• _About this task_
Please give the location of the talk in the seminar listing below.

Sack Lunch Seminar (SLS)

SLS: Stephanie Dutkiewicz - MIT
Date Time Location
March 10th, 2010 12:10pm-1:10pm 54-915
Modeling the Coupling of Ecology and Biogeochemistry in the Present and Future
Ocean













We examine the interplay between ecology and biogeochemical cycles in the
context of a global three-dimensional ocean model where self-assembling
phytoplankton communities emerge from a wide set of potentially viable cell
types. The emergent community structures and ecological regimes vary across
different physical environments in the model ocean: Strongly seasonal,
high-nutrient regions are dominated by fast growing bloom specialists, while
stable, low-seasonality regions are dominated by organisms that can grow at low
nutrient concentrations. In the latter regions, the framework of resource
competition theory provides a useful qualitative and quantitative diagnostic
tool with which to interpret the outcome of competition between model organisms
in the more complex model, their regulation of the resource environment, and
the sensitivity of the system to changes in key physiological characteristics
of the cells. We use this "laboratory" to investigate the changes that may
result in a future changing climate. Our models suggest some subtle and
interesting interactions. In a warming world, reduced subtropical surface
nutrient concentrations are not directly caused by reduced supply but a
temperature driven increase in photo-autotroph growth rates.

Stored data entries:
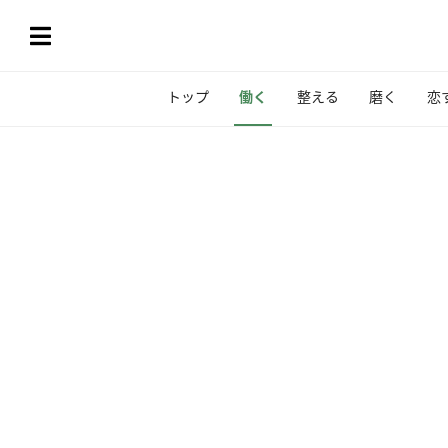
トップ
働く
整える
磨く
恋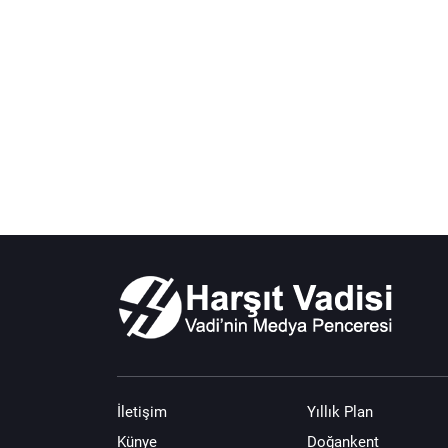
İletişim
Yıllık Plan
Künye
Doğankent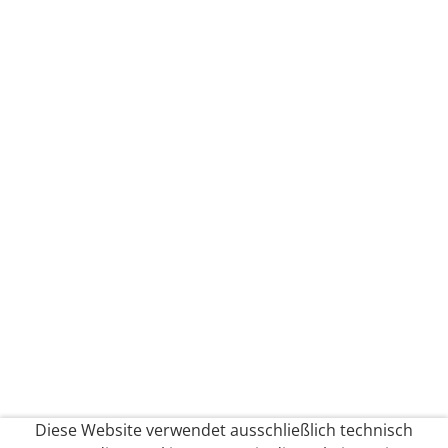
Diese Website verwendet ausschließlich technisch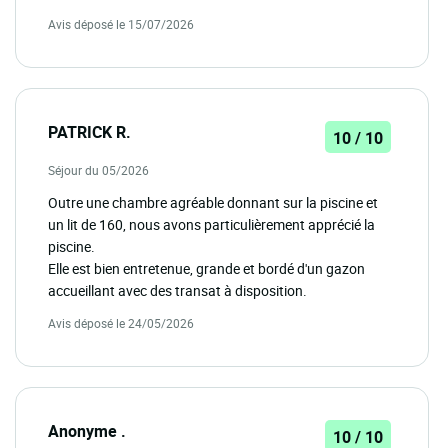
Avis déposé le 15/07/2026
PATRICK R.
10 / 10
Séjour du 05/2026
Outre une chambre agréable donnant sur la piscine et
un lit de 160, nous avons particulièrement apprécié la
piscine.
Elle est bien entretenue, grande et bordé d'un gazon
accueillant avec des transat à disposition.
Avis déposé le 24/05/2026
Anonyme .
10 / 10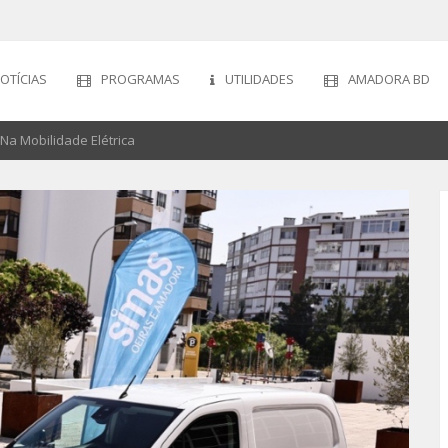
OTÍCIAS
PROGRAMAS
UTILIDADES
AMADORA BD
a Mobilidade Elétrica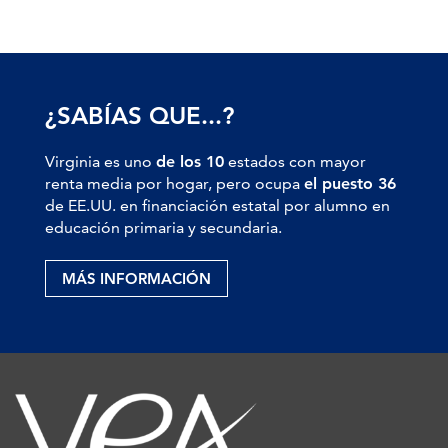
¿SABÍAS QUE...?
Virginia es uno
de los 10
estados con mayor
renta media por hogar, pero ocupa
el puesto 36
de EE.UU. en financiación estatal por alumno en
educación primaria y secundaria.
MÁS INFORMACIÓN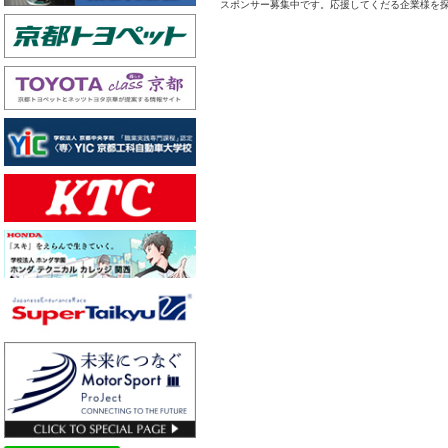
スポンサー募集中です。応援してくだる企業様を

• _Answer to this exercise_
54-915